Alborada del gracioso
Piano Concerto in G
Symphony No.8 in C minor, Op.65

Hélène Grimaud (piano)

London Symphony Orchestra
Bernard Haitink

Reviewed by: Rob Witts

Reviewed: 22 August, 2005
Venue: Royal Albert Hall, London

As I looked through the programme for this concert, I had a disconcerting sense of déjà vu. Surely Haitink isn’t conducting Shostakovich 8 again already? Haven’t the LSO played it enough? Just recorded it with Rostropovich, and Gergiev leads it soon. And Hélène Grimaud has recorded the Ravel twice. This was more like a ‘greatest hits’ evening.

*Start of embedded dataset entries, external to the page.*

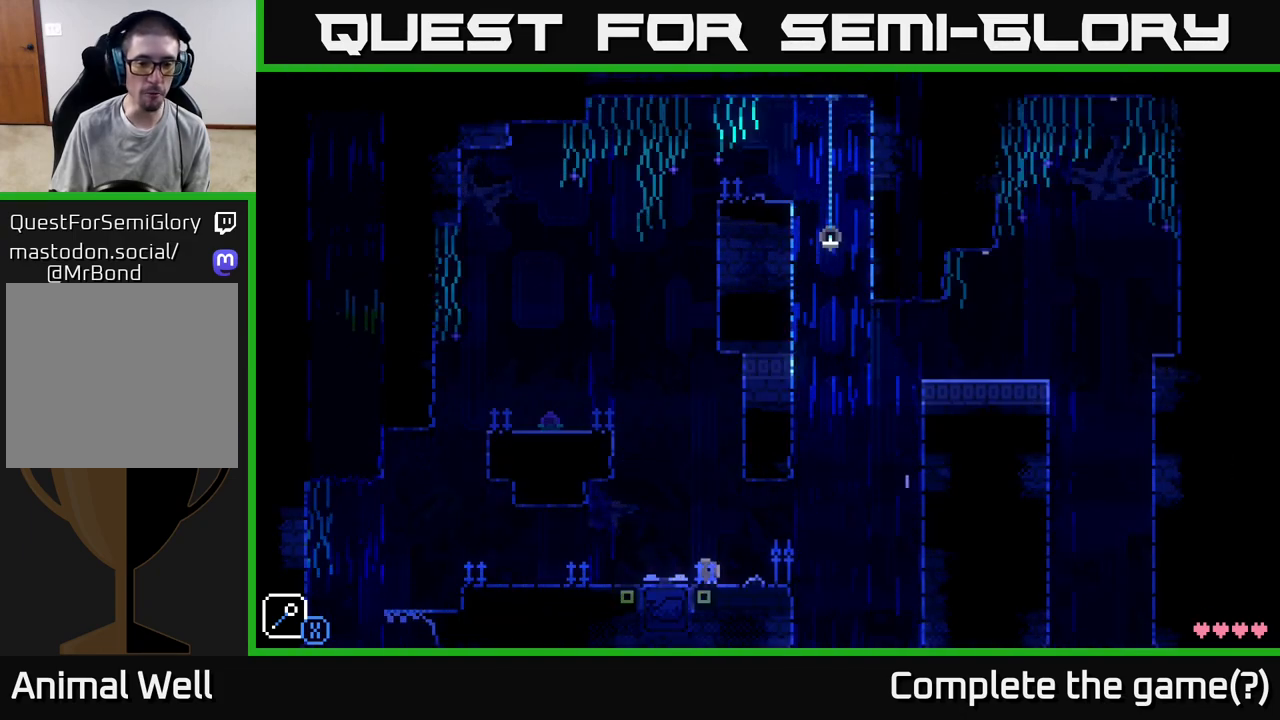
{"buttons": [], "left_stick": "center", "right_stick": "center", "events": [[83, "X", "down"], [133, "left_stick", "center"], [233, "X", "up"]]}
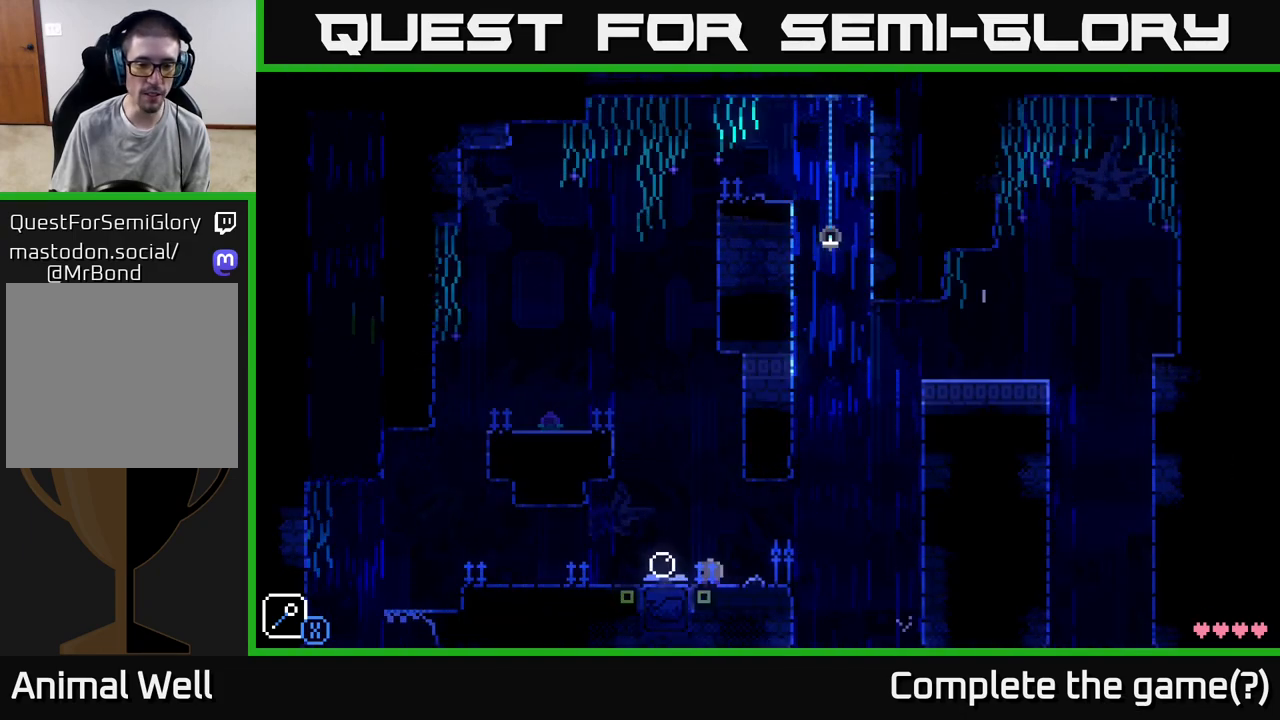
{"buttons": ["A"], "left_stick": "center", "right_stick": "center", "events": [[67, "left_stick", "left"], [100, "A", "down"], [317, "left_stick", "center"]]}
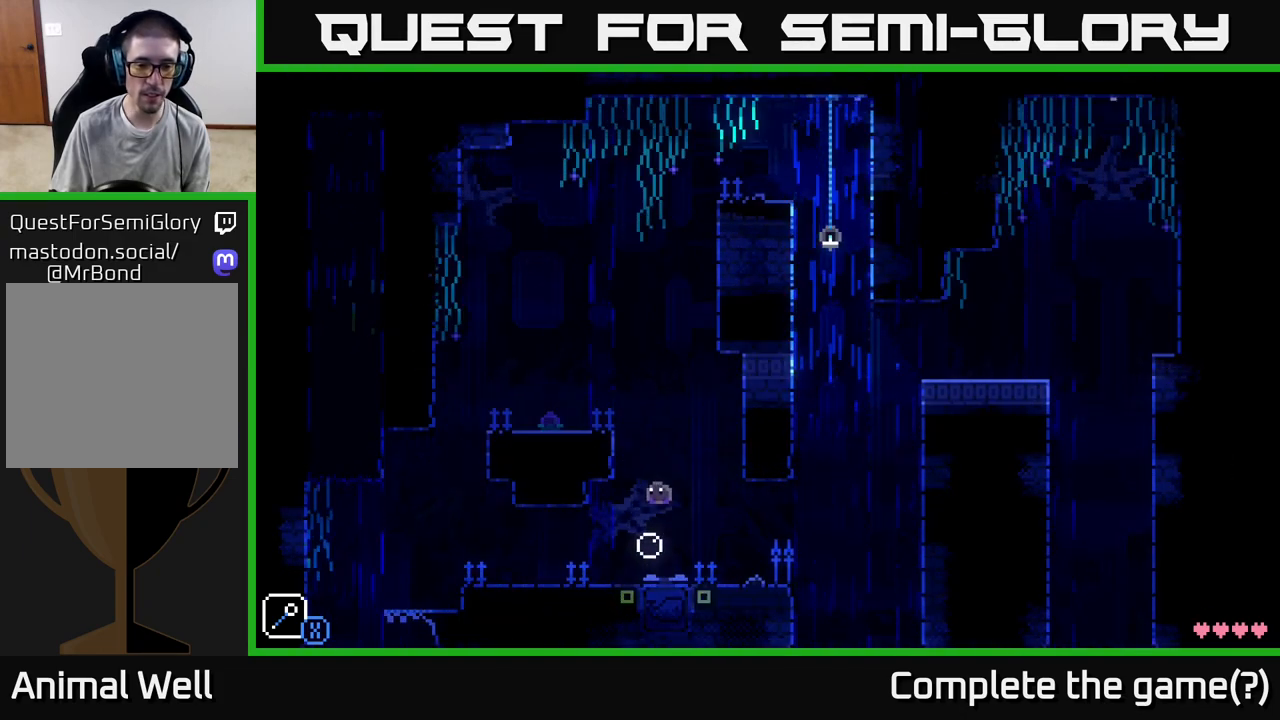
{"buttons": [], "left_stick": "left", "right_stick": "center", "events": [[17, "A", "up"], [17, "left_stick", "right"], [317, "left_stick", "center"], [383, "left_stick", "left"]]}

Still, it would be churlish to complain. Alborada del gracioso, Ravel’s hyperbolic orchestration of his piano piece from Miroirs, was a glittering riot of colour; the basilisk flick of Haitink’s baton kept this blatant music’s straight face. The jester’s song was soulfully delivered by bassoonist Rachel Gough, and there was real snap and poise to the Spanish dance rhythms that contrasted nicely with the spells of luxuriant serenading.

The Piano Concerto inhabits a different stylistic world: it’s a lighter-than-air soufflé of classicism and ‘twenties jazz that demands effortless precision from soloist and orchestra alike. The first movement was a little unfocused, its snazzy syncopation slightly blurred, and Maurice Murphy’s trumpet interjections were all but inaudible. There was certainly common cause between Grimaud and Haitink, who both emphasise the work’s classicism over its jazzy showiness. The piano solo that opens the central Adagio had a rapt, improvised quality. Overall, Grimaud’s playing was beautifully executed but lacked abandon, though the headlong finale was exciting.

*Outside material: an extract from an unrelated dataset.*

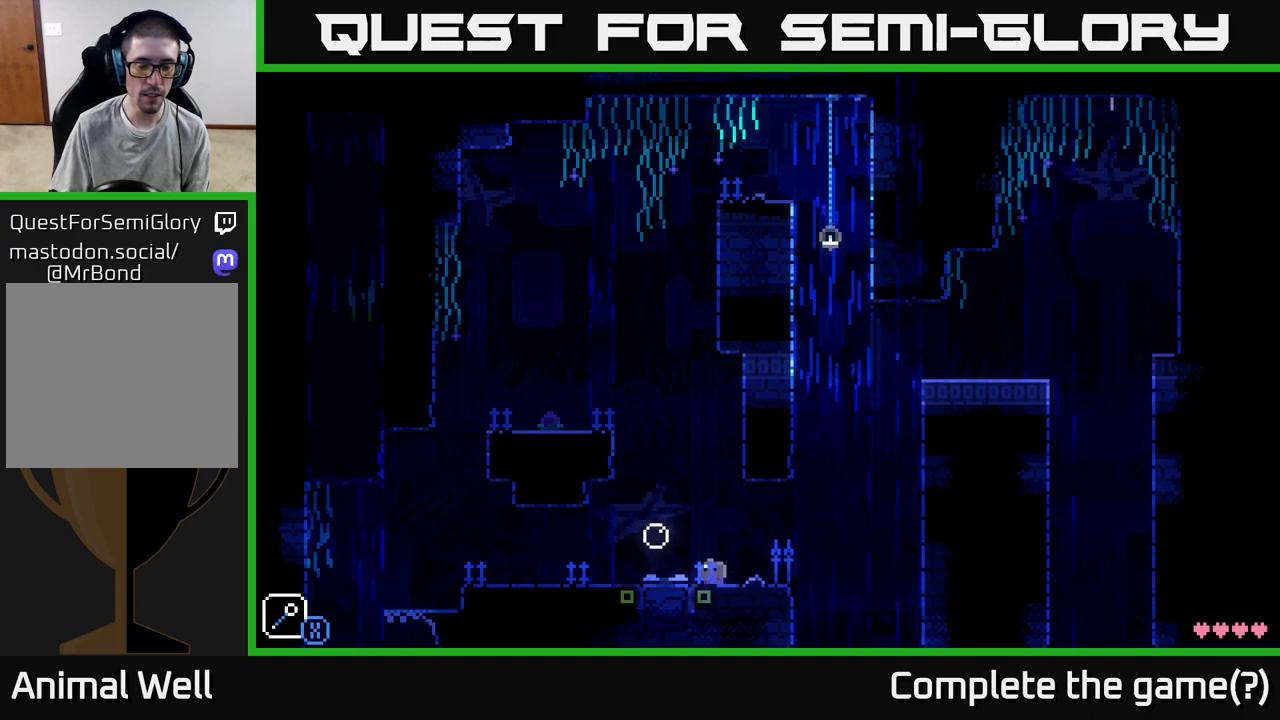
{"buttons": ["A"], "left_stick": "center", "right_stick": "center", "events": [[17, "left_stick", "center"], [200, "left_stick", "right"], [317, "left_stick", "left"], [450, "left_stick", "center"], [467, "A", "down"]]}
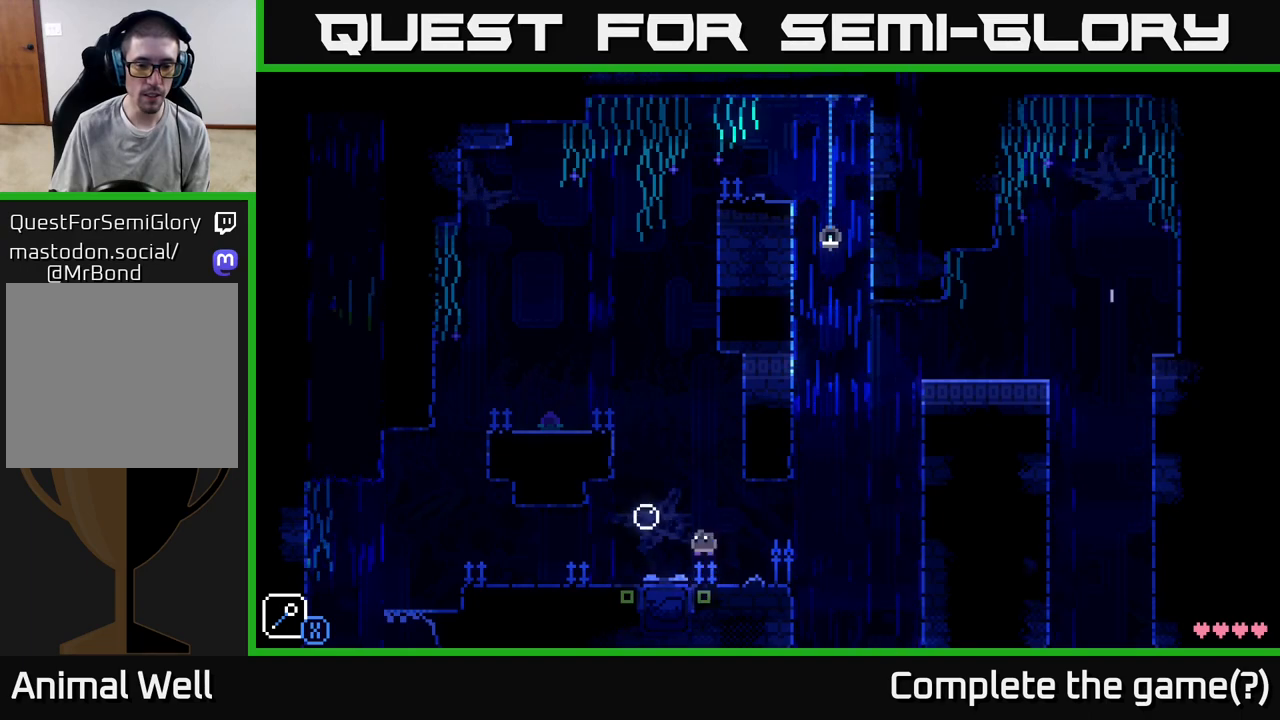
{"buttons": ["A"], "left_stick": "left", "right_stick": "center", "events": [[67, "left_stick", "left"], [317, "A", "up"], [317, "left_stick", "center"], [400, "A", "down"], [417, "left_stick", "left"]]}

It is hard to think of a greater contrast with Ravel than Shostakovich. Haitink has long been among the most cerebral of the Eighth Symphony’s interpreters, emphasising its symphonic architecture rather than its visceral thrills. His reading has only become more convincing as the work has entered the core repertory, rather than being a speciality of Russian ensembles and conductors, and it has a tremendous cumulative power. The steadiness of the opening became a remorseless piling on of crescendos, before breaking off at the shattering climax; the third movement was the epitome of pent-up anxiety, the relentlessly sawing quavers giving way to snarling brass. Haitink located the heart of the piece in the stillness that followed. It was a shame that it was interrupted by the seemingly inescapable ring-tone, making a second appearance of the evening. Still, the playing of the LSO was magnificently controlled in this huge, 70-minute performance, especially when sound and fury subsided once more into silence.